Section 5: “Using Shared Memory with MPI” explains MPI’s strategy to shared memory. MPI-3.0 added support for allocating shared memory which essentially enables the new hybrid programming model “MPI+MPI“. This section explains guarantees that MPI provides (and what it does not provide) and several use-cases for shared memory windows.

Section 6: “Hybrid Programming” provides a detailed discussion on how to use MPI in cooperation with other programming models, for example threads or OpenMP. Hybrid programming is emerging to a standard technique and MPI-3.0 introduces several functions to ease the cooperation with others.

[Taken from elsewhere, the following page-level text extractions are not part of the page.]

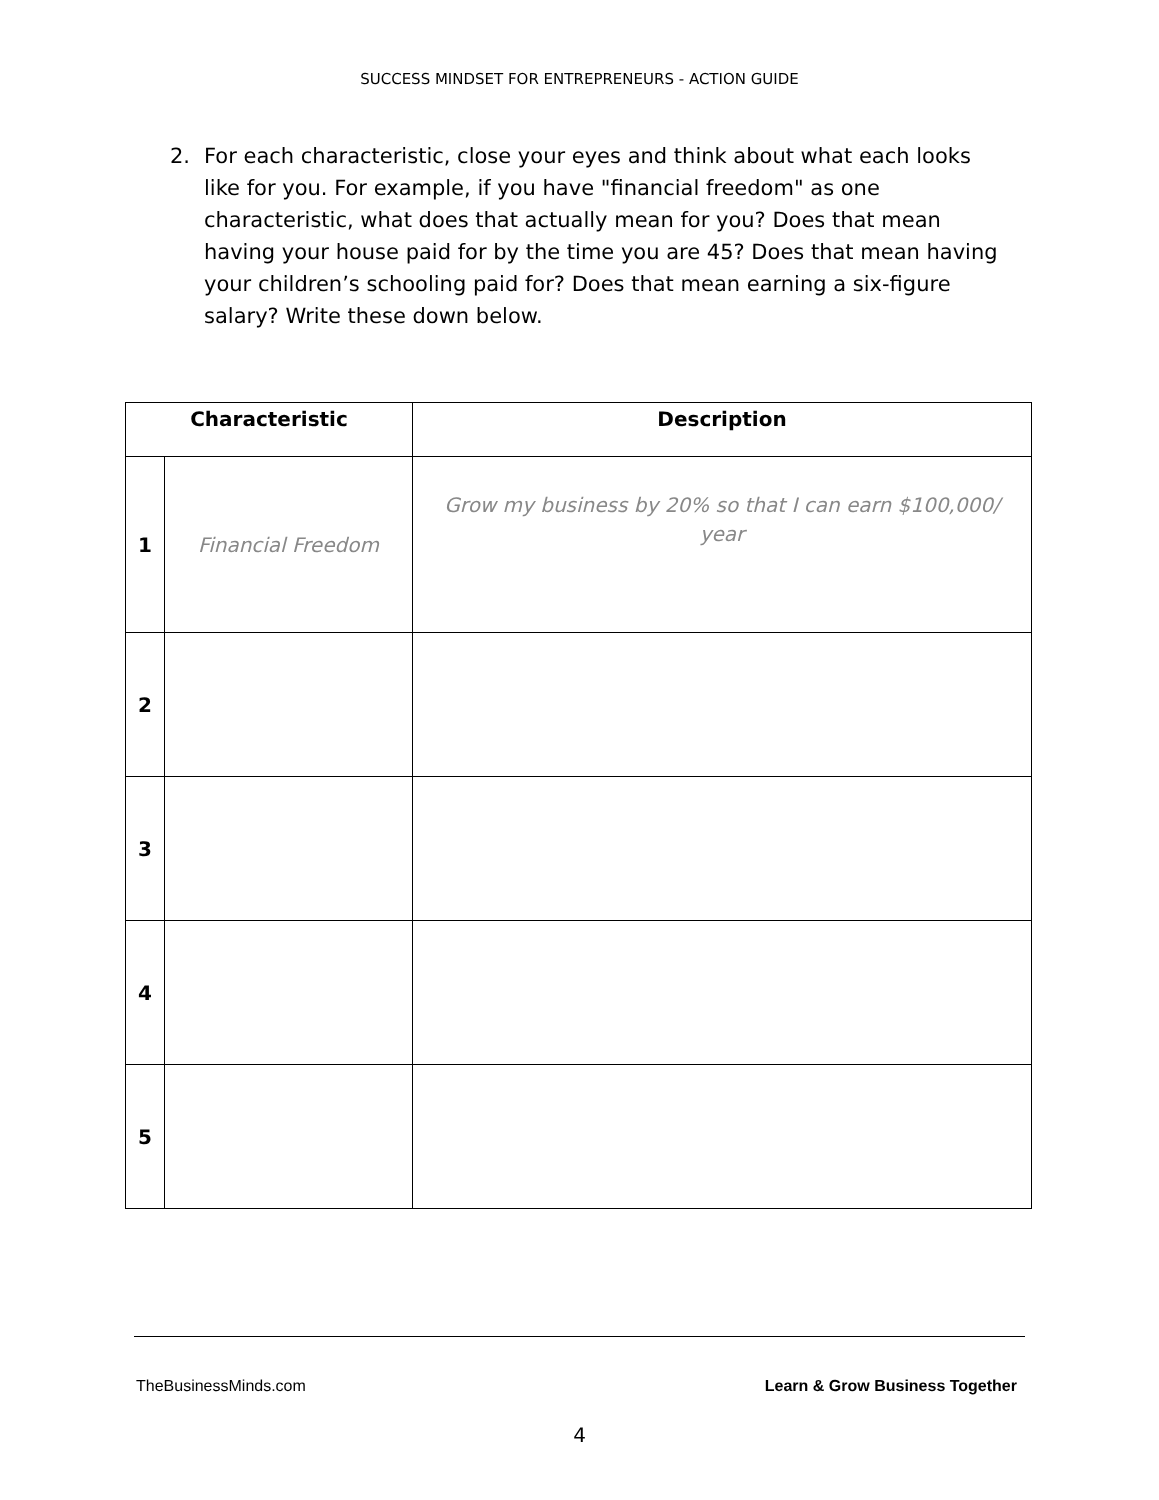SUCCESS MINDSET FOR ENTREPRENEURS - ACTION GUIDE
2. For each characteristic, close your eyes and think about what each looks like for you. For example, if you have "financial freedom" as one characteristic, what does that actually mean for you? Does that mean having your house paid for by the time you are 45? Does that mean having your children’s schooling paid for? Does that mean earning a six-figure salary? Write these down below.
| Characteristic | | Description |
| --- | --- | --- |
| 1 | Financial Freedom | Grow my business by 20% so that I can earn $100,000/ year |
| 2 | | |
| 3 | | |
| 4 | | |
| 5 | | |
TheBusinessMinds.com Learn & Grow Business Together
4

Section 7: “Parallel I/O” is most important in the future Big Data world. MPI provides a large set of facilities to support operations on large distributed data sets. We discuss how MPI supports contiguous and noncontiguous accesses as well as the consistency of file operations. Furthermore, we provide hints for improving the performance of MPI I/O.

Section 8: “Coping with Large Data” once Big Data sets are in main memory, we may need to communicate them. MPI-3.0 supports handling large data (>2 GiB) through derived datatypes. We explain how to enable this support and limitations of the current interface.

Section 9: “Support for Performance and Correctness Debugging” is addressed at very advanced programmers as well as tool developers. It describes the MPI tools interface which allows to introspect internals of the MPI library. Its flexible interface supports performance counter and control variables to influence the behavior of MPI. Advanced expert programmers will love this interface for architecture-specific tuning!

Section 10: “Dynamic Process Management” explains how processes can be created and managed. This feature enables growing and shrinking of MPI jobs during their execution and fosters new programming paradigms if it is supported by the batch systems. We only discuss the MPI part in this chapter though.

Section 11: “Working with Modern Fortran” is a must-read for Fortran programmers! How does MPI support type-safe programming and what are the remaining pitfalls and problems in Fortran?

Section 12: “Features for Libraries” addresses advanced library writers and described principles how to develop portable high-quality MPI libraries.